- _About this exercise_
Only the lines below from the one that contains "62: (472, 398, 2.31)" through the one that contains "[00:02.800]" should appear in your answer, exact and without pictures.

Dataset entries

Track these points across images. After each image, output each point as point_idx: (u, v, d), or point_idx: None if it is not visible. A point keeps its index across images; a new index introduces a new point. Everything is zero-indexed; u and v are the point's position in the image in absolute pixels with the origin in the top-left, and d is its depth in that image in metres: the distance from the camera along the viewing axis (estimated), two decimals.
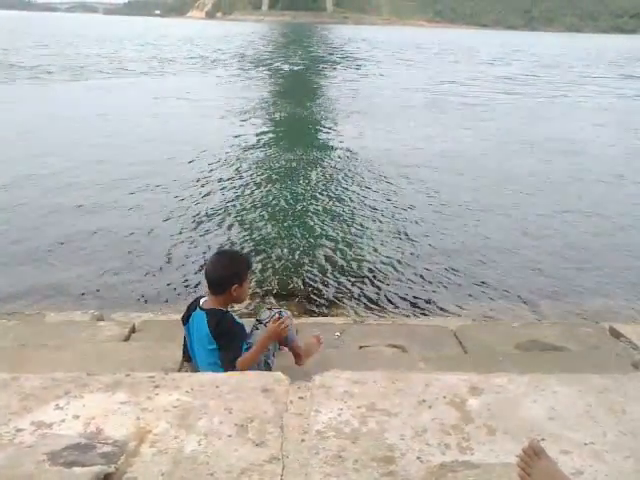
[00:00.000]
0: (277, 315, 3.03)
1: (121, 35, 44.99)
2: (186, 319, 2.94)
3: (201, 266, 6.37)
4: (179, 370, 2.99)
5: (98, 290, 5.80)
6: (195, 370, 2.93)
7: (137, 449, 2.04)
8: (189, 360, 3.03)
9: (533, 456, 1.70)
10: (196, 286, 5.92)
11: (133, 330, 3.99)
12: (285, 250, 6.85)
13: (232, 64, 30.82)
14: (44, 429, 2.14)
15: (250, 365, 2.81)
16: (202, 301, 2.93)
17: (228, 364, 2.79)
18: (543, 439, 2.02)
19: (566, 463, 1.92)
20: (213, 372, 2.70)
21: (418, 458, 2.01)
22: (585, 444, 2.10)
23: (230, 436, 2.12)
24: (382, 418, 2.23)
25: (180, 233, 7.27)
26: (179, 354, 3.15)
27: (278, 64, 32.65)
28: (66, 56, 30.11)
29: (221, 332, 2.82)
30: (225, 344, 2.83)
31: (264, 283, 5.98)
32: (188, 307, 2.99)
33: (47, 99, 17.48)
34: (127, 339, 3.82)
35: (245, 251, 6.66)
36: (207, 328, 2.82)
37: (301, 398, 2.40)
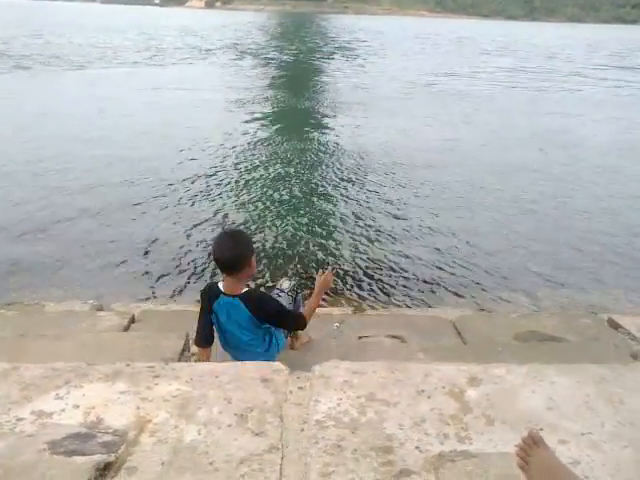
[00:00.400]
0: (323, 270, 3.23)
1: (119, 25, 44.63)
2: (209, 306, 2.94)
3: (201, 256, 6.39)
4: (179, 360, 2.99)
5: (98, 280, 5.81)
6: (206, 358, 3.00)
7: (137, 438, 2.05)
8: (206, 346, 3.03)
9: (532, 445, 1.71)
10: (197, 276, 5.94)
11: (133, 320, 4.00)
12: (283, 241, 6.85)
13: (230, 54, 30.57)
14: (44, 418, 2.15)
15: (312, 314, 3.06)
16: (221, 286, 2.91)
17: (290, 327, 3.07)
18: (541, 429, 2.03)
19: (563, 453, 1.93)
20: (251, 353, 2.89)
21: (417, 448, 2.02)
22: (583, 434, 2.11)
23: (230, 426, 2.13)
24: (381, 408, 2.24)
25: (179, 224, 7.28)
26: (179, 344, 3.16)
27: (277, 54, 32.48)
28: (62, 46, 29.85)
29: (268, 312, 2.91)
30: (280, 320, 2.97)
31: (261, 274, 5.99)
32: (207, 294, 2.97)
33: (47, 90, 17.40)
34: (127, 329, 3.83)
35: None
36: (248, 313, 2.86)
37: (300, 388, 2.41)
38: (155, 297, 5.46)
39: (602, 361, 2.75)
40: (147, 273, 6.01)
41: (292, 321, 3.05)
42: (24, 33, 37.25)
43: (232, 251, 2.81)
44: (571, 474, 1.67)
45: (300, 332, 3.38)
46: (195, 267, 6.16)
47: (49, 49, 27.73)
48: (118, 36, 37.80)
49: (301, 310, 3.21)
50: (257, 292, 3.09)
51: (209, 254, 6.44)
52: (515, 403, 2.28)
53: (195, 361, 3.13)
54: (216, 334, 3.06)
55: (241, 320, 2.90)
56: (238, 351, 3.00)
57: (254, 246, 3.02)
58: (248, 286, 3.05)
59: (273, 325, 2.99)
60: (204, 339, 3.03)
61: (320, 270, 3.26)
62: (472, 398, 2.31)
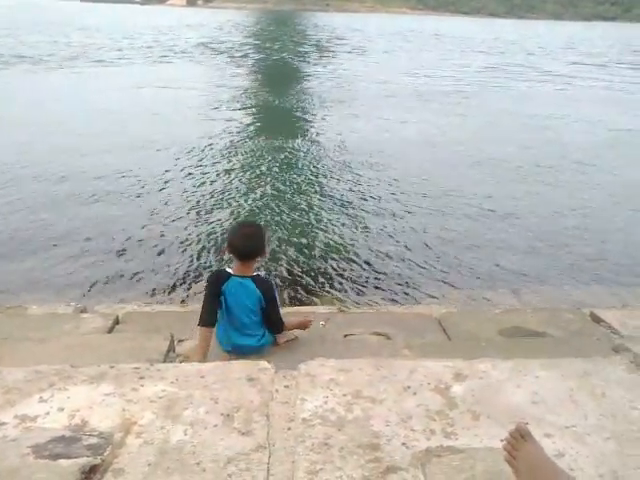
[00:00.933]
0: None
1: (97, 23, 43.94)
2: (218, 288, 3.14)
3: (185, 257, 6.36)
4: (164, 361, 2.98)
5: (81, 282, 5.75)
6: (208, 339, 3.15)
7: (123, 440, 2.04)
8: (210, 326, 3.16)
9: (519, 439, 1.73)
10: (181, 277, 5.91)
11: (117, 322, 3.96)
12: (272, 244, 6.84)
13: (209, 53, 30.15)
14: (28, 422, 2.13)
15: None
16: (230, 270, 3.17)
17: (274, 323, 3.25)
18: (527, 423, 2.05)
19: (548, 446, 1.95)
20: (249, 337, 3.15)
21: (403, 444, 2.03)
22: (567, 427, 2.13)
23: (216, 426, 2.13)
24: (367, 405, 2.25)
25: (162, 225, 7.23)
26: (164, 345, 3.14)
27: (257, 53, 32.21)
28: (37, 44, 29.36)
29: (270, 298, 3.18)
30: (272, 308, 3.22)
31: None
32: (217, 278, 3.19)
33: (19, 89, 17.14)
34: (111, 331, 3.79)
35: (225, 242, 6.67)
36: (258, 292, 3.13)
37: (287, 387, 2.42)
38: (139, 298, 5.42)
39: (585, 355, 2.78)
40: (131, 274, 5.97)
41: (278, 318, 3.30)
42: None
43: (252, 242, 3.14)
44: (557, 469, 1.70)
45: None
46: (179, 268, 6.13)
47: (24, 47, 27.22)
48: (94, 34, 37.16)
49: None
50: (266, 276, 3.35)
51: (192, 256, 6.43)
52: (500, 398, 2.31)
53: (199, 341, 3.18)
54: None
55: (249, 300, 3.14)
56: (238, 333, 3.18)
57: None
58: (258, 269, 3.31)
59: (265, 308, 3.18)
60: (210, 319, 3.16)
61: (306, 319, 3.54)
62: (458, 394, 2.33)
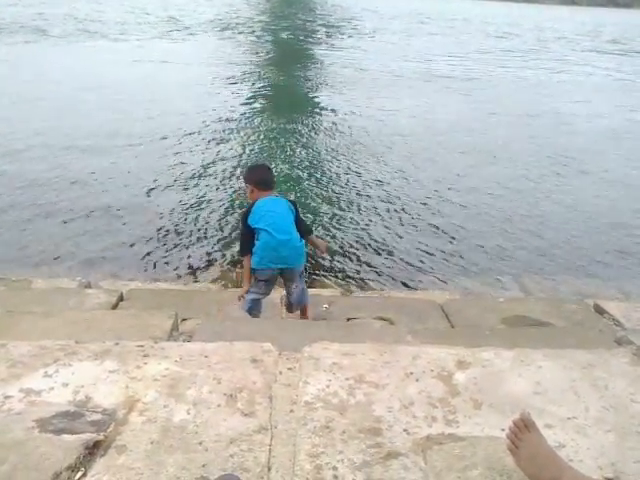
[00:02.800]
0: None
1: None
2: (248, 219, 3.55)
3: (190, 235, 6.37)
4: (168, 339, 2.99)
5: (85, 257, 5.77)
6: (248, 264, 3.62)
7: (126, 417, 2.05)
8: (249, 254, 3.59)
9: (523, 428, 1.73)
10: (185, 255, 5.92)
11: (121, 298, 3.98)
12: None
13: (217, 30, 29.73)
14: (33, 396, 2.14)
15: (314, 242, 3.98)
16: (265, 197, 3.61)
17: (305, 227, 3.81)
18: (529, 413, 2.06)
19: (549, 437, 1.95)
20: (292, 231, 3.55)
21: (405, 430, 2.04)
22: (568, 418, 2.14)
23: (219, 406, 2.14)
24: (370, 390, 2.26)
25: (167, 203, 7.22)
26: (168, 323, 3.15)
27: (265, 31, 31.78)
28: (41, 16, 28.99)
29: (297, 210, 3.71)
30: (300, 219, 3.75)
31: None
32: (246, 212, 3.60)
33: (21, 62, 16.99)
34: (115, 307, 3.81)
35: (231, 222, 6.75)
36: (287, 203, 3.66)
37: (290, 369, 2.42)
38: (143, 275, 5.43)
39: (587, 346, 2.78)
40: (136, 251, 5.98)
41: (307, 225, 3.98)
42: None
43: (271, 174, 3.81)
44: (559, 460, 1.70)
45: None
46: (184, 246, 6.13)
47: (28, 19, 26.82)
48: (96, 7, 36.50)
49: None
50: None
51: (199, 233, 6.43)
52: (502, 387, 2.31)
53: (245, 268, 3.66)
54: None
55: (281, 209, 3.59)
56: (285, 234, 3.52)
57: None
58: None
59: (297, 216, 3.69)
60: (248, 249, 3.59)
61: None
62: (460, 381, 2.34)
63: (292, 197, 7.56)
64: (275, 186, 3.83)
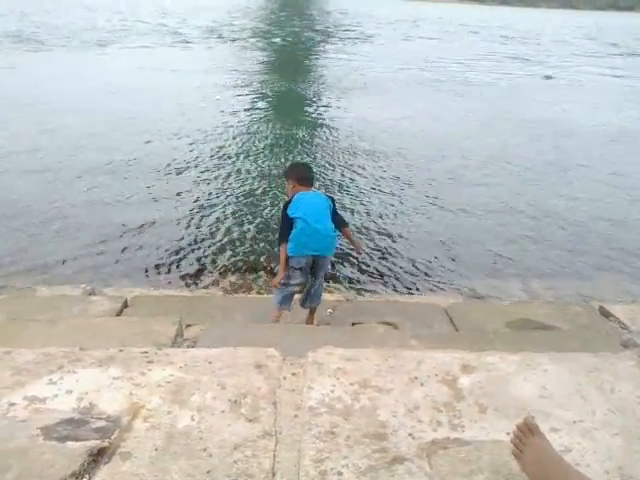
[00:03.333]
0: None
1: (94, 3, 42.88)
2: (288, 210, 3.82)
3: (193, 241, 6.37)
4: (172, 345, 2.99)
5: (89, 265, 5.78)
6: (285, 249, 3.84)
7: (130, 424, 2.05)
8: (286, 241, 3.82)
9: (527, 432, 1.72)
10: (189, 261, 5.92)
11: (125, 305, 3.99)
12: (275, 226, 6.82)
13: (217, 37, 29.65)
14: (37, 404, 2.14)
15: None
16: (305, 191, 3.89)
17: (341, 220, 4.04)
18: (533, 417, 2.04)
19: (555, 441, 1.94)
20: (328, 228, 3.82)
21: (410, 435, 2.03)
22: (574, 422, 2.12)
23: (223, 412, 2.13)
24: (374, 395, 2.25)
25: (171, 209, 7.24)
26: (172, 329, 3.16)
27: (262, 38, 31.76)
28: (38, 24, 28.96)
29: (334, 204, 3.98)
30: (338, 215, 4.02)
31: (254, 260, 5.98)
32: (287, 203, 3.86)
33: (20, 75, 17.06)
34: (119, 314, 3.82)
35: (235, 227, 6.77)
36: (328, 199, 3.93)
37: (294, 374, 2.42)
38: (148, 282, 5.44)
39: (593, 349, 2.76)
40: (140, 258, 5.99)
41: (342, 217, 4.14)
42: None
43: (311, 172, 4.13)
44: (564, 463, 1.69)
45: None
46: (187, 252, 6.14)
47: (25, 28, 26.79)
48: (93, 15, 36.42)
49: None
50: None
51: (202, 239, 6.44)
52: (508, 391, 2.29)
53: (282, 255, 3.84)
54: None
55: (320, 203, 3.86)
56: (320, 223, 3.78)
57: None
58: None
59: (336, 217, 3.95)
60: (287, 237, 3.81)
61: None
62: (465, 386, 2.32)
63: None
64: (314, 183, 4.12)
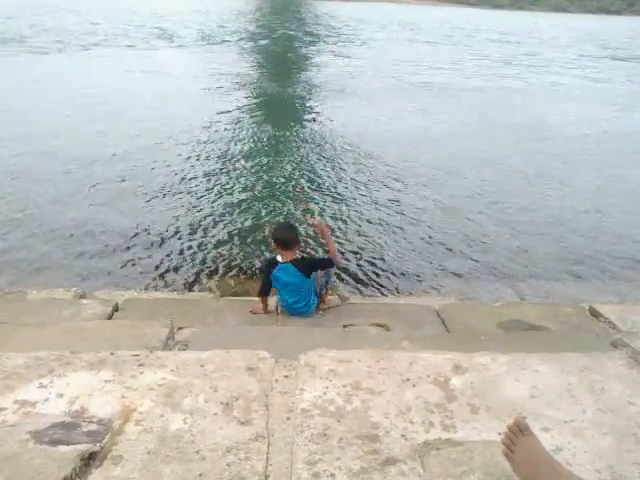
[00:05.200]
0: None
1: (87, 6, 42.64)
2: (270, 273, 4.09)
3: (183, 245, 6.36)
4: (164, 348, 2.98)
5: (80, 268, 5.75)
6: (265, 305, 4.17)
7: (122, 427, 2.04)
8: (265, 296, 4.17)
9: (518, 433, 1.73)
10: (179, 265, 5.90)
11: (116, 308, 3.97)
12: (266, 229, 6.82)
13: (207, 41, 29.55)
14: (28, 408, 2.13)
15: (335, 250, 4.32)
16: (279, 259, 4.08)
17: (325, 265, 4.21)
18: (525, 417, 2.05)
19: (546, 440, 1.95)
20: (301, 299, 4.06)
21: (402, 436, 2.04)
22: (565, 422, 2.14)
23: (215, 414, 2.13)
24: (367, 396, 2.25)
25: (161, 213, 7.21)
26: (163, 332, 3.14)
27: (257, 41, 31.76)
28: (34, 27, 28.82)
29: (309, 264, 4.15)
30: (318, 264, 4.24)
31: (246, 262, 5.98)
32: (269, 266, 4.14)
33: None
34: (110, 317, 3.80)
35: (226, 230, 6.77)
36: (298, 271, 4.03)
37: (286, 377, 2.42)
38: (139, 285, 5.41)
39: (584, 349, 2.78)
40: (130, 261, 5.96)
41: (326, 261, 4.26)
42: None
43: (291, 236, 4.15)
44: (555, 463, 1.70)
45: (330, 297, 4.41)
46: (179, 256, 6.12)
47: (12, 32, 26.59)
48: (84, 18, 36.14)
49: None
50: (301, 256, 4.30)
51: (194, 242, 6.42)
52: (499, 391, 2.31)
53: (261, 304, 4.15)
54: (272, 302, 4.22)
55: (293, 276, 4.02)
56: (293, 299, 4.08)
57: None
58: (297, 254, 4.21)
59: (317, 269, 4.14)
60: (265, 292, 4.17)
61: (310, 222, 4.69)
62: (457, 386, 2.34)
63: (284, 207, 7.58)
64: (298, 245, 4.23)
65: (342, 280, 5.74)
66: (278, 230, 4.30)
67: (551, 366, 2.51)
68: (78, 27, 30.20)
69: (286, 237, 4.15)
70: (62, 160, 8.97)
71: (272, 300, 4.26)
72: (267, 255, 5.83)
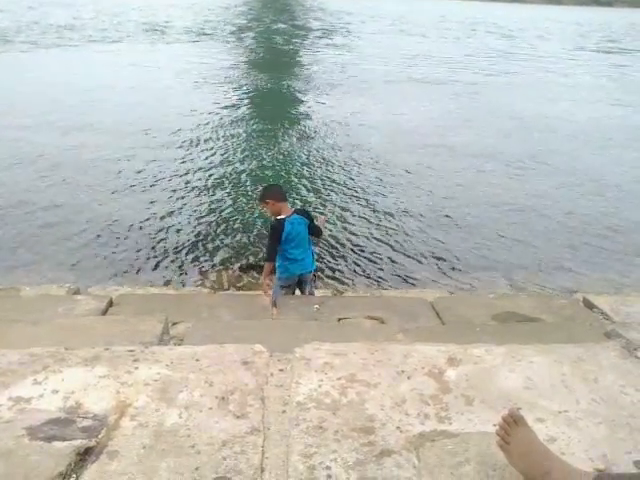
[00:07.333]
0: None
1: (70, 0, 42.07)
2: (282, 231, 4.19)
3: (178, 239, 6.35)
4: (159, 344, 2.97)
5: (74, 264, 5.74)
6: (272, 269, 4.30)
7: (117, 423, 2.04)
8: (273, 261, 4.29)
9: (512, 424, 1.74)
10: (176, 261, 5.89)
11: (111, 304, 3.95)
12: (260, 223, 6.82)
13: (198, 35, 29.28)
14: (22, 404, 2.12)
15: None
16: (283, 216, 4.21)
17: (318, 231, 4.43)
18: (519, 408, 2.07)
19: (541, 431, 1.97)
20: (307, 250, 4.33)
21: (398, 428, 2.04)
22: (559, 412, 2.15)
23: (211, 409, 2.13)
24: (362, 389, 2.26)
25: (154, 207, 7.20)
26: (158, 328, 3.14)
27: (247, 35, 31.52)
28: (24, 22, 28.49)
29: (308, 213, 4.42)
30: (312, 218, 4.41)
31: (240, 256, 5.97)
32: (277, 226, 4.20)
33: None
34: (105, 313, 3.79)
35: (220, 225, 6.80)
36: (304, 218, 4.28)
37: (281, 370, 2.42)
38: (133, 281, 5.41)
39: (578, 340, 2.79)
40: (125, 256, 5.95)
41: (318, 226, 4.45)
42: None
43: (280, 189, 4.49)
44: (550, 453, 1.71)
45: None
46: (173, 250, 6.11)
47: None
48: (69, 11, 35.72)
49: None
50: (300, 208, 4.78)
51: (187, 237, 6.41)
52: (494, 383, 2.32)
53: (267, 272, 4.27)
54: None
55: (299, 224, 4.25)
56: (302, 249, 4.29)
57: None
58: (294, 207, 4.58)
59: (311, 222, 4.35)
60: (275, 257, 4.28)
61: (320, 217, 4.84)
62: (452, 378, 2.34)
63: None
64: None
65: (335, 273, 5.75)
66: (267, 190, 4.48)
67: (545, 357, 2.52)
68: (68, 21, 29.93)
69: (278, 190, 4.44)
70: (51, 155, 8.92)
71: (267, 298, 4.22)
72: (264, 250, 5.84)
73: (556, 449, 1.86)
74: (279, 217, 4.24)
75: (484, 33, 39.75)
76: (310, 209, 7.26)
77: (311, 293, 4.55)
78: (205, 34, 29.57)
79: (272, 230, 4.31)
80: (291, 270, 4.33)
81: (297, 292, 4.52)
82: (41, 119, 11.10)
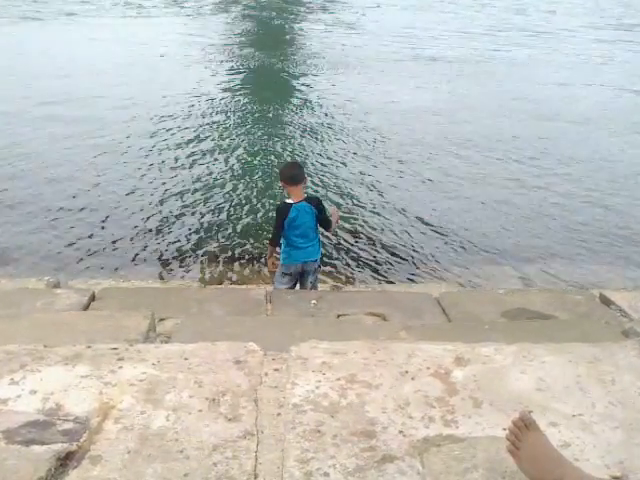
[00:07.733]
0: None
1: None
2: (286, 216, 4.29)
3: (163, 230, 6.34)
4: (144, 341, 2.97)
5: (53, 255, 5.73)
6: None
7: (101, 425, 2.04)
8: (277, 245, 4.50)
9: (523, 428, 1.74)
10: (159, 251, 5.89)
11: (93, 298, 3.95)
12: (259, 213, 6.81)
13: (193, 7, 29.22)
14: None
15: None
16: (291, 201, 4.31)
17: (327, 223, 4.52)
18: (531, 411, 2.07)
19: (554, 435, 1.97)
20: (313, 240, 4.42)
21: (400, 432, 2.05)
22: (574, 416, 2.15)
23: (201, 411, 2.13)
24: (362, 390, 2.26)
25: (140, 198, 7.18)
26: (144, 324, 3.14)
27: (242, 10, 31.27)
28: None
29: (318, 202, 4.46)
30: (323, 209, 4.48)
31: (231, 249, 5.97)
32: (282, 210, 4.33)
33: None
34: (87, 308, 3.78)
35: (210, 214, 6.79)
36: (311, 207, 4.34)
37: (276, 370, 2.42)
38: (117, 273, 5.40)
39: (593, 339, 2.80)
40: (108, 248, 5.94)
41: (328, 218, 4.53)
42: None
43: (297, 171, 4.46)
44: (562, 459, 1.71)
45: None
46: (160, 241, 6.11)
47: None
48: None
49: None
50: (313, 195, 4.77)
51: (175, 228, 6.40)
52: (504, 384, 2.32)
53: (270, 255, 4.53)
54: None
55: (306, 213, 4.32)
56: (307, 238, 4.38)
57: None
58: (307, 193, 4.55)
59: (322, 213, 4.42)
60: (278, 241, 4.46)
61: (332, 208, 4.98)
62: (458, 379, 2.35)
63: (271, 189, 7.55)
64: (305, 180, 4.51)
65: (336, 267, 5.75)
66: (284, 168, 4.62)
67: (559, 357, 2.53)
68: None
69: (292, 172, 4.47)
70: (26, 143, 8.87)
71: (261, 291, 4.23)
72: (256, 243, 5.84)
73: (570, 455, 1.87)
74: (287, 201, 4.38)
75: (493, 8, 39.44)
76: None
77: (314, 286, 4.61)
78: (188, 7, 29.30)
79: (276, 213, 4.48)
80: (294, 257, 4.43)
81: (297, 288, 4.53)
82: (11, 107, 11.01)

- _Written answer_
62: (472, 398, 2.31)
[00:00.933]
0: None
1: (97, 23, 43.94)
2: (218, 288, 3.14)
3: (185, 257, 6.36)
4: (164, 361, 2.98)
5: (81, 282, 5.75)
6: (208, 339, 3.15)
7: (123, 440, 2.04)
8: (210, 326, 3.16)
9: (519, 439, 1.73)
10: (181, 277, 5.91)
11: (117, 322, 3.96)
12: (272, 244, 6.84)
13: (209, 53, 30.15)
14: (28, 422, 2.13)
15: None
16: (230, 270, 3.17)
17: (274, 323, 3.25)
18: (527, 423, 2.05)
19: (548, 446, 1.95)
20: (249, 337, 3.15)
21: (403, 444, 2.03)
22: (567, 427, 2.13)
23: (216, 426, 2.13)
24: (367, 405, 2.25)
25: (162, 225, 7.23)
26: (164, 345, 3.14)
27: (257, 53, 32.21)
28: (37, 44, 29.36)
29: (270, 298, 3.18)
30: (272, 308, 3.22)
31: None
32: (217, 278, 3.19)
33: (19, 89, 17.14)
34: (111, 331, 3.79)
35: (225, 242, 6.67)
36: (258, 292, 3.13)
37: (287, 387, 2.42)
38: (139, 298, 5.42)
39: (585, 355, 2.78)
40: (131, 274, 5.97)
41: (278, 318, 3.30)
42: None
43: (252, 242, 3.14)
44: (557, 469, 1.70)
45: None
46: (179, 268, 6.13)
47: (24, 47, 27.22)
48: (94, 34, 37.16)
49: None
50: (266, 276, 3.35)
51: (192, 256, 6.43)
52: (500, 398, 2.31)
53: (199, 341, 3.18)
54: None
55: (249, 300, 3.14)
56: (238, 333, 3.18)
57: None
58: (258, 269, 3.31)
59: (265, 308, 3.18)
60: (210, 319, 3.16)
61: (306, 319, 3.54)
62: (458, 394, 2.33)
[00:02.800]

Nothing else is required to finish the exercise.